Let's train and evaluate the model to see the performance on the SciCite task

estimator = tf.estimator.Estimator(functools.partial(model_fn, params=params))
metrics = []

for step in range(0, STEPS, EVAL_EVERY):
  estimator.train(input_fn=functools.partial(input_fn_train, params=params), steps=EVAL_EVERY)
  step_metrics = estimator.evaluate(input_fn=functools.partial(input_fn_eval, params=params))
  print('Global step {}: loss {:.3f}, accuracy {:.3f}'.format(step, step_metrics['loss'], step_metrics['accuracy']))
  metrics.append(step_metrics)
Global step 0: loss 0.820, accuracy 0.665
Global step 200: loss 0.726, accuracy 0.713
Global step 400: loss 0.686, accuracy 0.725
Global step 600: loss 0.650, accuracy 0.750
Global step 800: loss 0.621, accuracy 0.773
Global step 1000: loss 0.619, accuracy 0.767
Global step 1200: loss 0.597, accuracy 0.782
Global step 1400: loss 0.601, accuracy 0.772
Global step 1600: loss 0.580, accuracy 0.783
Global step 1800: loss 0.581, accuracy 0.779
Global step 2000: loss 0.568, accuracy 0.785
Global step 2200: loss 0.562, accuracy 0.788
Global step 2400: loss 0.568, accuracy 0.784
Global step 2600: loss 0.564, accuracy 0.784
Global step 2800: loss 0.555, accuracy 0.788
Global step 3000: loss 0.550, accuracy 0.792
Global step 3200: loss 0.559, accuracy 0.785
Global step 3400: loss 0.562, accuracy 0.776
Global step 3600: loss 0.558, accuracy 0.782
Global step 3800: loss 0.548, accuracy 0.788
Global step 4000: loss 0.545, accuracy 0.794
Global step 4200: loss 0.543, accuracy 0.791
Global step 4400: loss 0.540, accuracy 0.792
Global step 4600: loss 0.541, accuracy 0.791
Global step 4800: loss 0.545, accuracy 0.790
Global step 5000: loss 0.545, accuracy 0.791
Global step 5200: loss 0.542, accuracy 0.787
Global step 5400: loss 0.542, accuracy 0.788
Global step 5600: loss 0.536, accuracy 0.793
Global step 5800: loss 0.535, accuracy 0.790
Global step 6000: loss 0.536, accuracy 0.792
Global step 6200: loss 0.540, accuracy 0.788
Global step 6400: loss 0.536, accuracy 0.788
Global step 6600: loss 0.545, accuracy 0.785
Global step 6800: loss 0.542, accuracy 0.786
Global step 7000: loss 0.533, accuracy 0.788
Global step 7200: loss 0.532, accuracy 0.791
Global step 7400: loss 0.539, accuracy 0.789
Global step 7600: loss 0.533, accuracy 0.790
Global step 7800: loss 0.536, accuracy 0.786

global_steps = [x['global_step'] for x in metrics]
fig, axes = plt.subplots(ncols=2, figsize=(20,8))

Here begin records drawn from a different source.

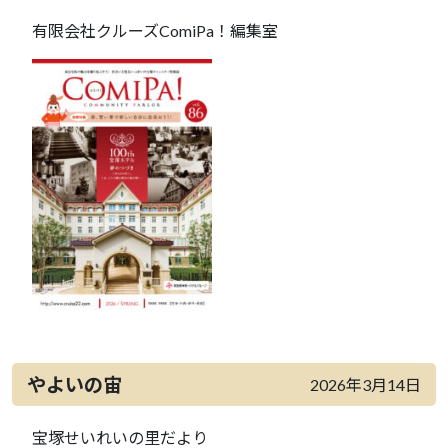
有限会社クルーズComiPa！編集室
やよいの宙
2026年3月14日
宝塚せいれいの里だより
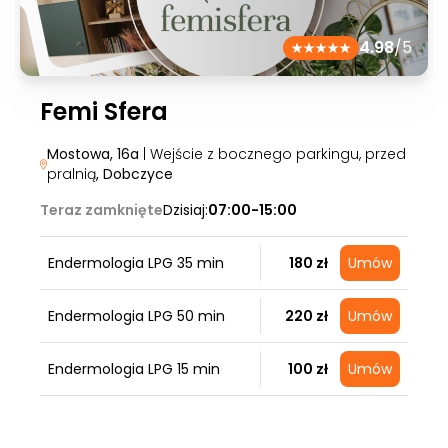
4.98
/5
Femi Sfera
Mostowa, 16a
| Wejście z bocznego parkingu, przed
pralnią
, Dobczyce
Teraz zamknięte
Dzisiaj:
07:00-15:00
Endermologia LPG 35 min
180 zł
Umów
Endermologia LPG 50 min
220 zł
Umów
Endermologia LPG 15 min
100 zł
Umów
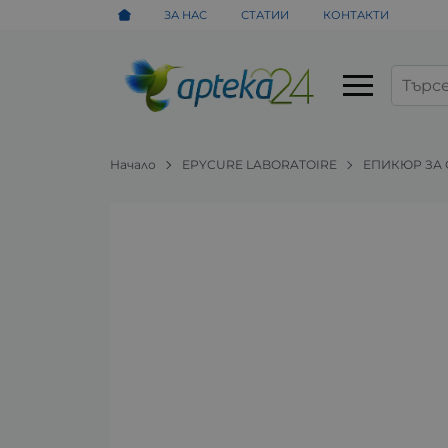
ЗА НАС
СТАТИИ
КОНТАКТИ
Начало
EPYCURE LABORATOIRE
ЕПИКЮР ЗА 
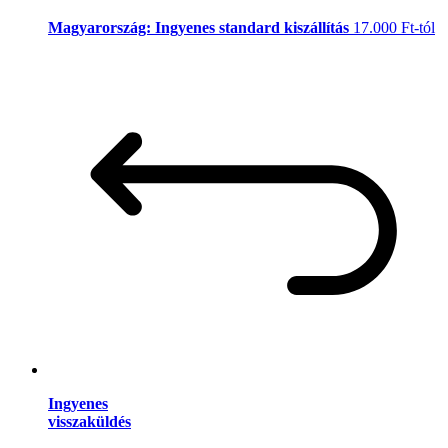
Magyarország: Ingyenes standard kiszállítás
17.000 Ft-tól
Ingyenes
visszaküldés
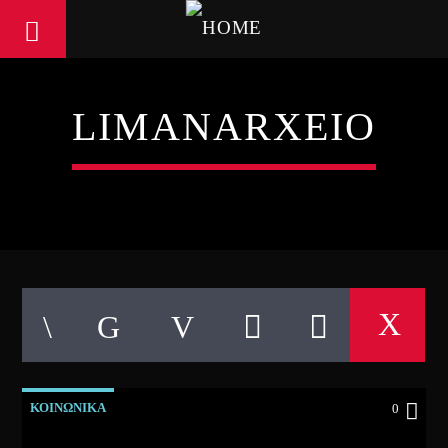
LIMANARXEIO
ΚΟΙΝΩΝΙΚΑ
0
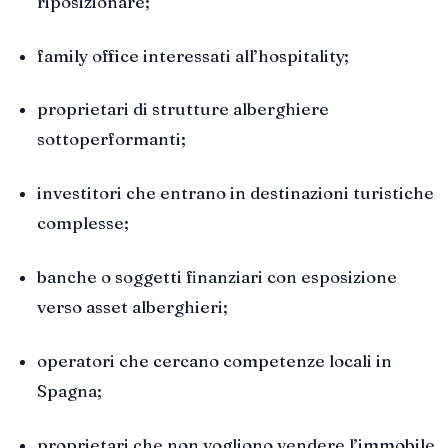
riposizionare;
family office interessati all’hospitality;
proprietari di strutture alberghiere
sottoperformanti;
investitori che entrano in destinazioni turistiche
complesse;
banche o soggetti finanziari con esposizione
verso asset alberghieri;
operatori che cercano competenze locali in
Spagna;
proprietari che non vogliono vendere l’immobile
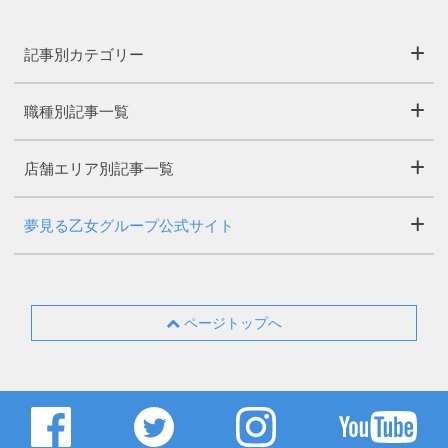
記事別カテゴリー
職種別記事一覧
店舗エリア別記事一覧
夢見る乙女グループ公式サイト
ページトップへ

for axes_index, metric_names in enumerate([['accuracy', 'precision', 'recall'],
                                            ['loss']]):
  for metric_name in metric_names:
    axes[axes_index].plot(global_steps, [x[metric_name] for x in metrics], label=metric_name)
  axes[axes_index].legend()
  axes[axes_index].set_xlabel("Global Step")

png

We can see that the loss quickly decreases while especially the accuracy rapidly increases. Let's plot some examples to check how the prediction relates to the true labels:

predictions = estimator.predict(functools.partial(input_fn_predict, params))
first_10_predictions = list(itertools.islice(predictions, 10))

display_df(
  pd.DataFrame({
      TEXT_FEATURE_NAME: [pred['features'].decode('utf8') for pred in first_10_predictions],
      LABEL_NAME: [THE_DATASET.class_names()[pred['labels']] for pred in first_10_predictions],
      'prediction': [THE_DATASET.class_names()[pred['predictions']] for pred in first_10_predictions]
  }))

We can see that for this random sample, the model predicts the correct label most of the times, indicating that it can embed scientific sentences pretty well.

What's next?

Now that you've gotten to know a bit more about the CORD-19 Swivel embeddings from TF-Hub, we encourage you to participate in the CORD-19 Kaggle competition to contribute to gaining scientific insights from COVID-19 related academic texts.